Let $F$ be a field and $d \ge 2$. Denote by $ASL_d(F)$ the affine special linear group, i.e. the group of all transformation on $F^d$ with $t_{A,v}(u) = Au + v$ and $\det A = 1$. I want to show that this group is $2$-transitive (also called doubly transitive) on the points from $F^d$. For this I have to show that for $x,y, x', y'$ with $x \ne y$ and $x' \ne y'$ I can find an element $t_{A,v} \in ASL_d(F)$ such that $$ x' = t_{A,v}(x) = Ax + v \qquad\mbox{and}\qquad y' = t_{A,v}(y) = Ay + v. $$ Any ideas or hints how to solve this?
I have solved it in the case $d = 2$ by a cumbersome solution of the equations involved, with the restriction on the determinant for $d = 2$ with the above I have five equations and six unknows (the elements of the matrix and of the translation vector $v$), so this could be solved.
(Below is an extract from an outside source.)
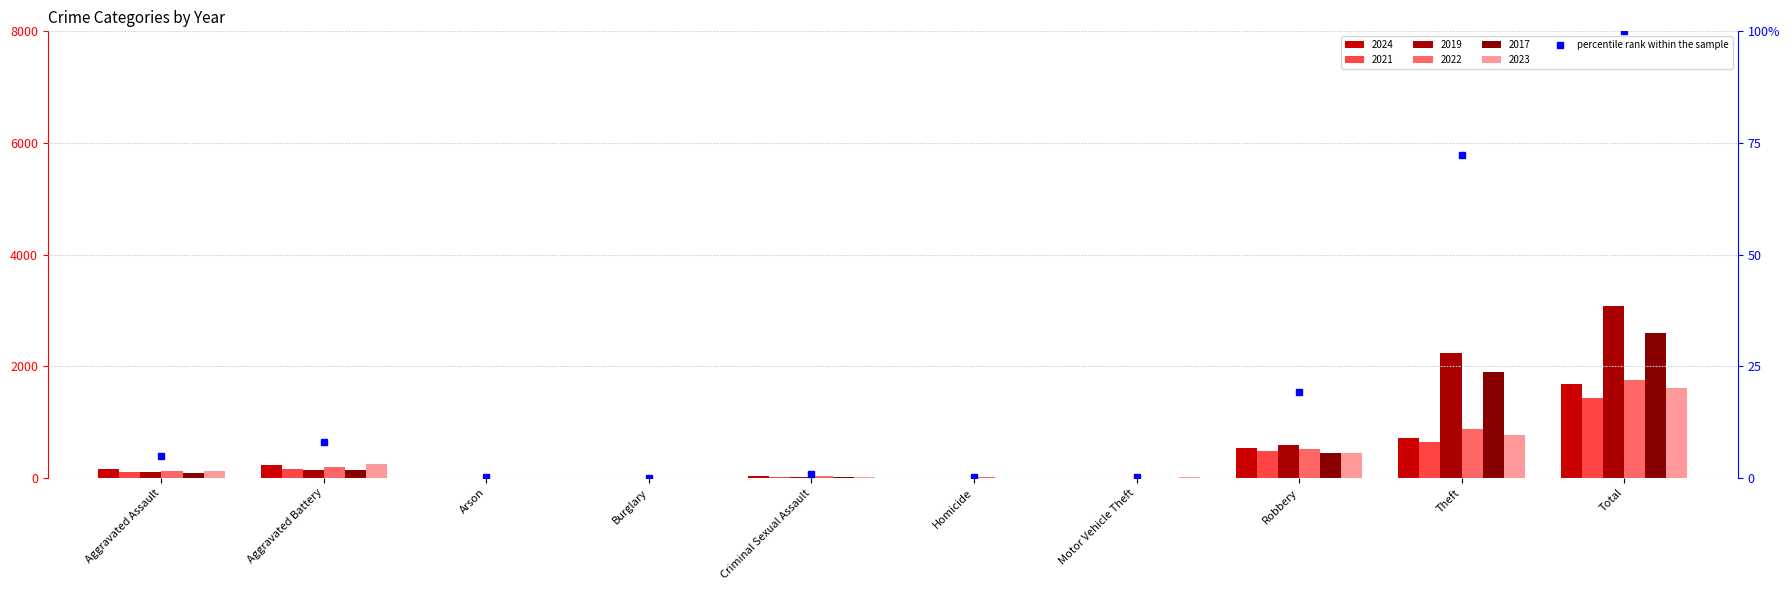

At which label is the value closest to 50?

Theft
But my solution is quite messy and involves a lot of rearrangemnt and equation handling, so any short solution would be preferred?
First you notice that you must have $$\vec{x^\prime y^\prime} = A. \vec{xy}.$$ As $x^\prime \neq y^\prime$ and $x \neq y$, both vectors $e_1=\vec{xy}$ and $e_1^\prime=\vec{x^\prime y^\prime}$ are non zero.
Complete $\{e_1\}$ and $\{e_1^\prime\}$ into basis $\mathcal B=(e_1, \dots ,e_d)$ and $\mathcal B^\prime=(e_1^\prime, \dots ,e_d^\prime)$ of your associated vector space that I name $E$. You can find a linear map $A$ that transform $\mathcal B$ into $\mathcal B^\prime$, hence $\det A \neq 0$. Moreover, by changing $e_d^\prime$ into $\frac{e_d^\prime}{\det A}$ (which is possible as you supposed $d \ge 2$), you can even get $A$ such that $\det A=1$.
Finally, you compute $v=y-A.x$.